Mayor Gray discusses Town Branch Commons the way his 1970s predecessor likely spoke of the convention center: “I’m saying it’s essential, essential in the competitive landscape today,” he told me. “Having a compelling, inviting, welcoming urban space through it is a big part of maintaining competitive advantage in an economic sense.”

Gray’s director of project management, Jonathan Hollinger, put it this way: “We see this as 21st-century infrastructure. What we’ve done over the last 50 years is built infrastructure for cars.” No matter how technology changes the city’s future needs, he argues, “I can say with great certainty that we’ll always be able to walk.”

Vine Street now and after the redesign

What Losing TIGER Would Mean
The revitalization of American cities that has occurred over the past decade can be attributed, in part, to the way the federal government has rewarded urban centers that took the needs of their walkers, bicyclists, and transit riders seriously. This hasn’t prevented the Trump administration from targeting TIGER grants in its budget. In theory, the Town Branch project should appeal to politicians on both sides of the aisle. In fact, Lexington officials rallied support for the TIGER grant from Sen. Mitch McConnell (R).

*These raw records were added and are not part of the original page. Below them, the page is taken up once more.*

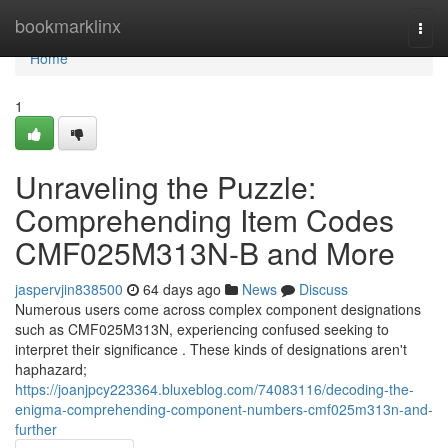
Home
bookmarklinx
Togg
navi
Home
1
Unraveling the Puzzle:
Comprehending Item Codes
CMF025M313N-B and More
jaspervjin838500
64 days ago
News
Discuss
Numerous users come across complex component designations
such as CMF025M313N, experiencing confused seeking to
interpret their significance . These kinds of designations aren't
haphazard;
https://joanjpcy223364.bluxeblog.com/74083116/decoding-the-
enigma-comprehending-component-numbers-cmf025m313n-and-
further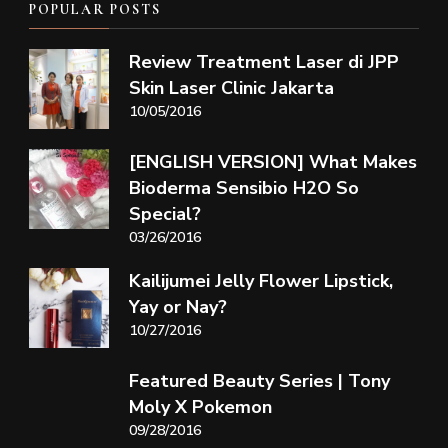
POPULAR POSTS
Review Treatment Laser di JPP
Skin Laser Clinic Jakarta
10/05/2016
[ENGLISH VERSION] What Makes
Bioderma Sensibio H2O So
Special?
03/26/2016
Kailijumei Jelly Flower Lipstick,
Yay or Nay?
10/27/2016
Featured Beauty Series | Tony
Moly X Pokemon
09/28/2016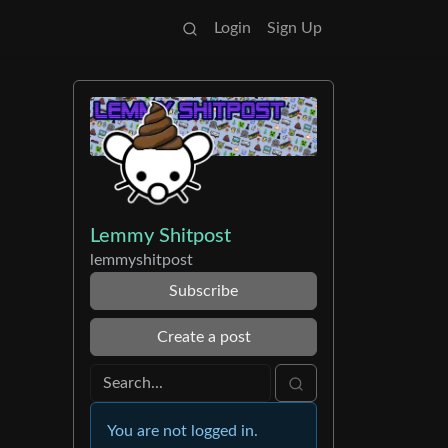
Login
Sign Up
Lemmy Shitpost
lemmyshitpost
Subscribe
Create a post
You are not logged in.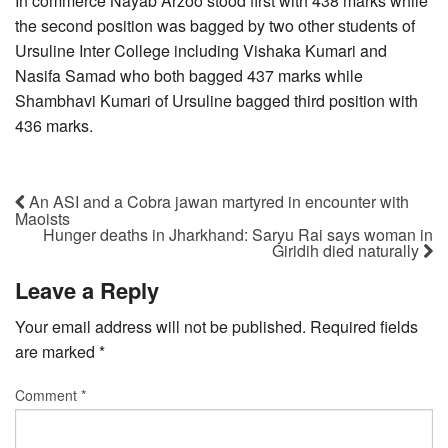
In commerce Nayab Arzoo stood first with 438 marks while
the second position was bagged by two other students of
Ursuline Inter College including Vishaka Kumari and
Nasifa Samad who both bagged 437 marks while
Shambhavi Kumari of Ursuline bagged third position with
436 marks.
An ASI and a Cobra jawan martyred in encounter with
Maoists
Hunger deaths in Jharkhand: Saryu Rai says woman in
Giridih died naturally
Leave a Reply
Your email address will not be published.
Required fields
are marked
*
Comment
*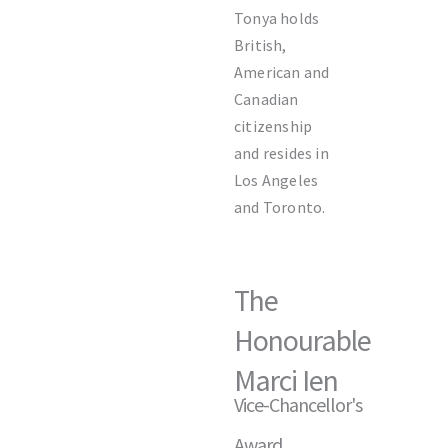
Tonya holds
British,
American and
Canadian
citizenship
and resides in
Los Angeles
and Toronto.
The
Honourable
Marci Ien
Vice-Chancellor's
Award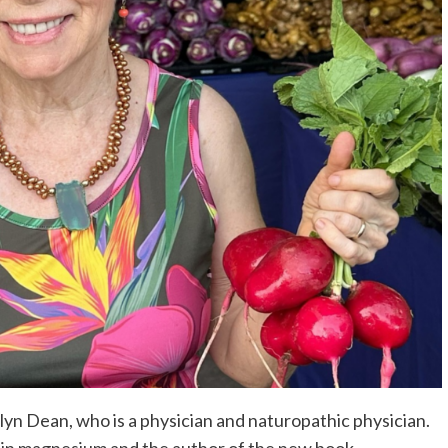
lyn Dean, who is a physician and naturopathic physician.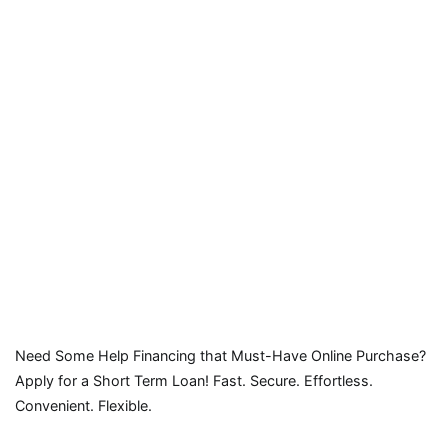
Need Some Help Financing that Must-Have Online Purchase?
Apply for a Short Term Loan! Fast. Secure. Effortless.
Convenient. Flexible.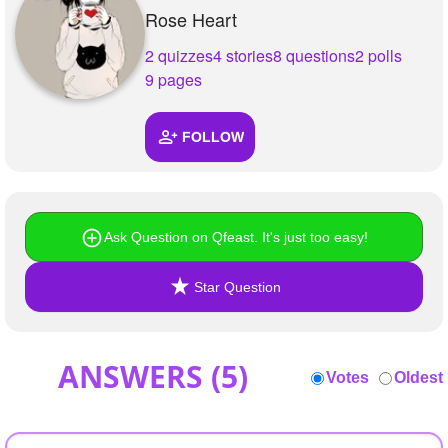
+
Rose Heart
Write Story
2 quizzes
4 stories
8 questions
2 polls
Ask Question
9 pages
Create Poll
Create Page
FOLLOW
Ask Question on Qfeast. It's just too easy!
Star Question
ANSWERS (
5
)
Votes
Oldest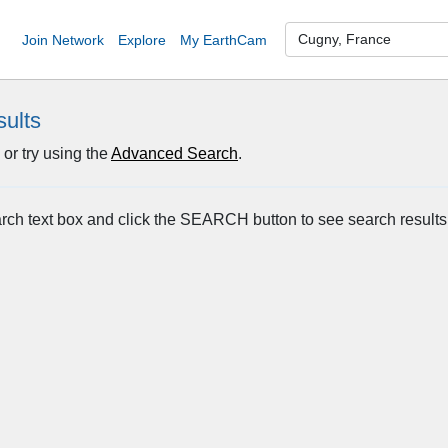
Join Network
Explore
My EarthCam
sults
or try using the
Advanced Search
.
arch text box and click the SEARCH button to see search results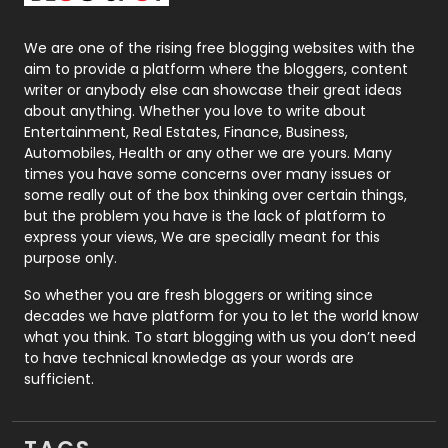
Packaging
72
Photography
131
We are one of the rising free blogging websites with the
aim to provide a platform where the bloggers, content
Politics
9
writer or anybody else can showcase their great ideas
about anything. Whether you love to write about
Printing
28
Entertainment, Real Estates, Finance, Business,
Automobiles, Health or any other we are yours. Many
Real Estate
246
times you have some concerns over many issues or
some really out of the box thinking over certain things,
Recruitment Agencies
21
but the problem you have is the lack of platform to
express your views, We are specially meant for this
Relationship
2
purpose only.
Roofing
20
So whether you are fresh bloggers or writing since
decades we have platform for you to let the world know
Security
1
what you think. To start blogging with us you don’t need
to have technical knowledge as your words are
SEO
407
sufficient.
SEO Basics
9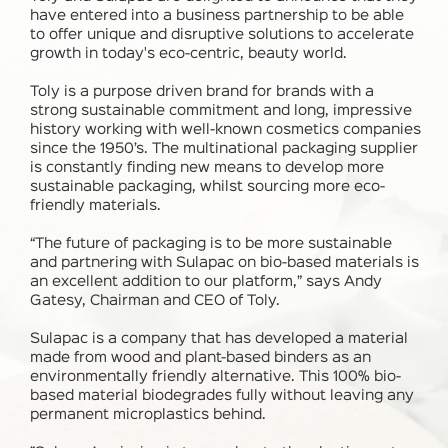
have entered into a business partnership to be able
to offer unique and disruptive solutions to accelerate
growth in today's eco-centric, beauty world.
Toly is a purpose driven brand for brands with a
strong sustainable commitment and long, impressive
history working with well-known cosmetics companies
since the 1950’s. The multinational packaging supplier
is constantly finding new means to develop more
sustainable packaging, whilst sourcing more eco-
friendly materials.
“The future of packaging is to be more sustainable
and partnering with Sulapac on bio-based materials is
an excellent addition to our platform,” says Andy
Gatesy, Chairman and CEO of Toly.
Sulapac is a company that has developed a material
made from wood and plant-based binders as an
environmentally friendly alternative. This 100% bio-
based material biodegrades fully without leaving any
permanent microplastics behind.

When I recently spoke to Shaun Donovan, the former secretary of the U.S. Department of Housing and Urban Development, he emphasized that encouraging and funding innovation at a local level should be a bipartisan effort: “In some ways, it’s very consistent with the federalist view of the Republicans that the federal government ought to be a supporter of local communities rather than dictating to local communities.”

Although light on specifics, the Trump administration’s approach to infrastructure appears mainly to be about injecting money into big-ticket projects like highways and airports by privatizing them. There doesn’t seem to be a lot of interest in mass transit and other less carbon-intensive forms of transportation. As Poticha told me: “The message I’m getting from the Trump administration is that they’re only really interested in these big projects that private equity investors can see a return of investment on.”

In other words, this is not an administration that appears intent on embracing the kind of progressive urban thinking that is one of Orff’s strong suits. She describes her approach to incorporating the local ecology into built works as a “revival,” which she defines as “a creative, forward-looking act, not driven by nostalgia for the past.”

Indeed, much of our 21st-century infrastructure has been aimed at repairing the damage done by monumental 20th-century infrastructure. TIGER supports projects that accomplish these aims in a way that isn’t always photogenic or sexy, that may not have the appeal of a cathedral-like airport terminal or a soaring bridge. If Trump’s cuts to TIGER are included in the budget that Congress is slated to pass this fall, what will be lost is a program that prioritizes the layer upon layer of interlocking systems that are frequently unglamorous and boring, and sometimes, like that lost creek in Kentucky, entirely hidden from view.